Activity - Reproduce the section of the Palace Brothers post starting at "I listened to" and ending at "for mourning tongues.", substituting "autumn" for "winter".

Passage for review -
Saturday, February 11, 2006

(I Was Drunk at the) Pulpit, by Palace Brothers

I bought Will Oldham's first Palace Brothers LP, There Is No-One What Will Take Care of You (Drag City, 1993), mainly because I had heard that Slint played as his back-up band for this project. I was expecting something like their Spiderland and instead found these drunken, repetitive verses, especially on this song, whose single guitar note gets played raggedly over & over under Oldham's near-whining voice ("In the whiskey-induced, holy unending night...").

I listened to the album maybe twice when I bought it in NYC in 1996 and decided it was of no interest. It was only two years ago I picked it out of my CD rack and began to enjoy its sublime repetitions, playing it often. The melancholy slowness coincided with certain winter afternoons here in Boston, looking at failure and repetition, in verse or living. I still don't know all of Oldham's work, but this and a handful of his other albums seem like perfect-bound weirdness to me. I think I also read this record as a coda to Slint's brief career, an epilogue made for mourning tongues.

Data for analysis -
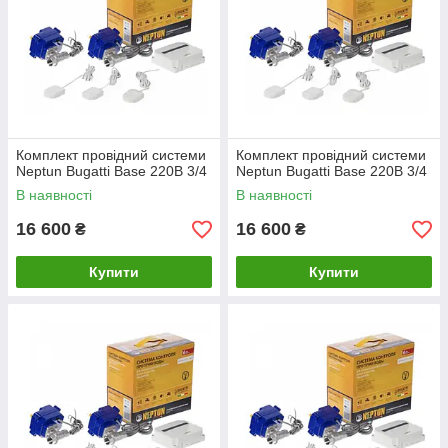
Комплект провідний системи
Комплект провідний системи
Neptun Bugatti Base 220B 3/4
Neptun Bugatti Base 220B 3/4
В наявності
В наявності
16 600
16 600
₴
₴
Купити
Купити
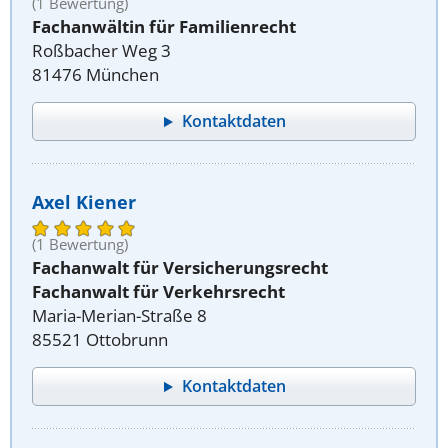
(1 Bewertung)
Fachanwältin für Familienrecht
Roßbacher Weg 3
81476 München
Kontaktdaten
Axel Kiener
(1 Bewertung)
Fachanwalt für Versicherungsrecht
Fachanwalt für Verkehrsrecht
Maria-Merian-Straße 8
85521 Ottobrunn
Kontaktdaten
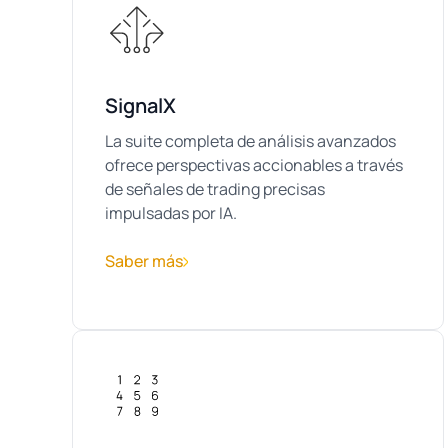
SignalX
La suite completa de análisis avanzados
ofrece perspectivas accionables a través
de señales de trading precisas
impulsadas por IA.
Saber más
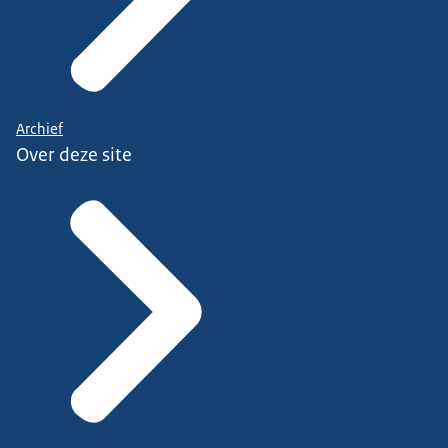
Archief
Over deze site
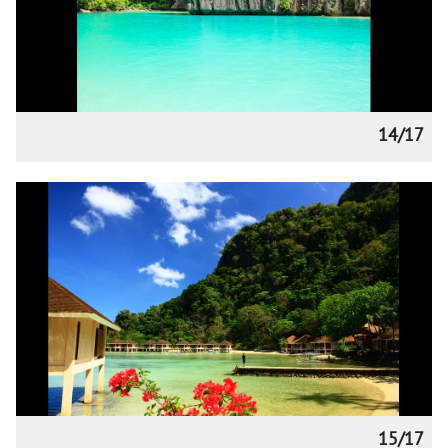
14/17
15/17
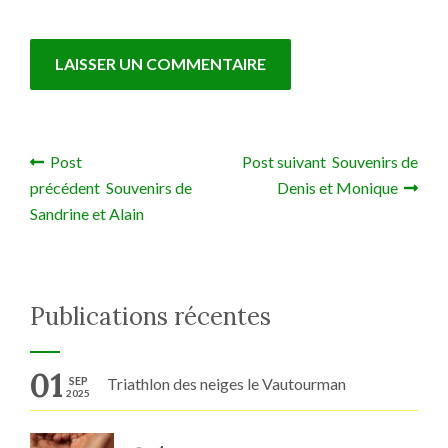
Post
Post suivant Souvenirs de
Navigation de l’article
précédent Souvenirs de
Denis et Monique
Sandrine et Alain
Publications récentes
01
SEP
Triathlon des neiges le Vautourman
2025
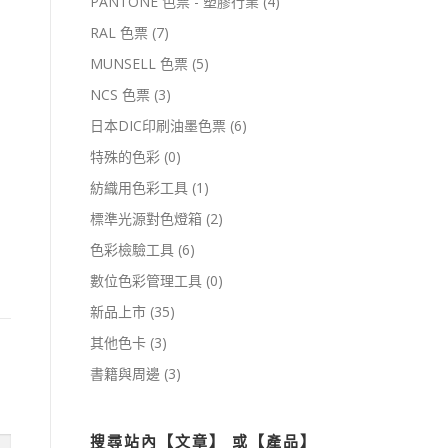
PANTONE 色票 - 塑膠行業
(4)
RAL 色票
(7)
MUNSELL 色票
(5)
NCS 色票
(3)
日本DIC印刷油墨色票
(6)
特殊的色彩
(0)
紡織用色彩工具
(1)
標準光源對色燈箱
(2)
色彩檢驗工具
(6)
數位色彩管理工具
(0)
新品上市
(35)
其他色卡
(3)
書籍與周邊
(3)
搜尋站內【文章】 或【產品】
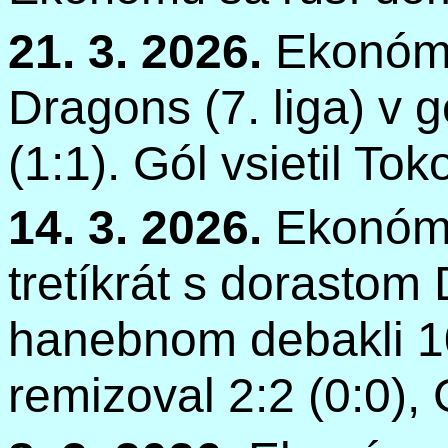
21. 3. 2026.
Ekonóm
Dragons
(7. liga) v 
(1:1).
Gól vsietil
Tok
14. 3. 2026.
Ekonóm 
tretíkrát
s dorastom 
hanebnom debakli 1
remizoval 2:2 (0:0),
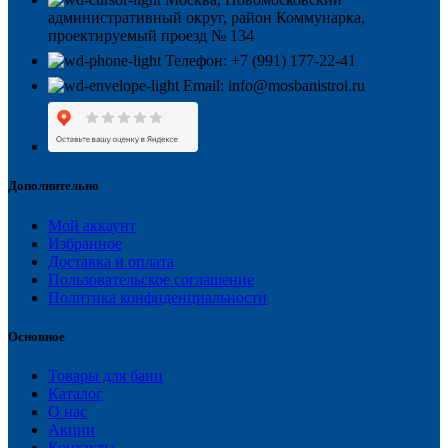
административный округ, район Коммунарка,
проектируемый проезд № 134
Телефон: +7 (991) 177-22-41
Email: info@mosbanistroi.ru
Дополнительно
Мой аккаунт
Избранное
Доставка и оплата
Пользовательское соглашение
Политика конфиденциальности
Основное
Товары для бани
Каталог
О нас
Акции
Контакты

Exercise answer -
I listened to the album maybe twice when I bought it in NYC in 1996 and decided it was of no interest. It was only two years ago I picked it out of my CD rack and began to enjoy its sublime repetitions, playing it often. The melancholy slowness coincided with certain autumn afternoons here in Boston, looking at failure and repetition, in verse or living. I still don't know all of Oldham's work, but this and a handful of his other albums seem like perfect-bound weirdness to me. I think I also read this record as a coda to Slint's brief career, an epilogue made for mourning tongues.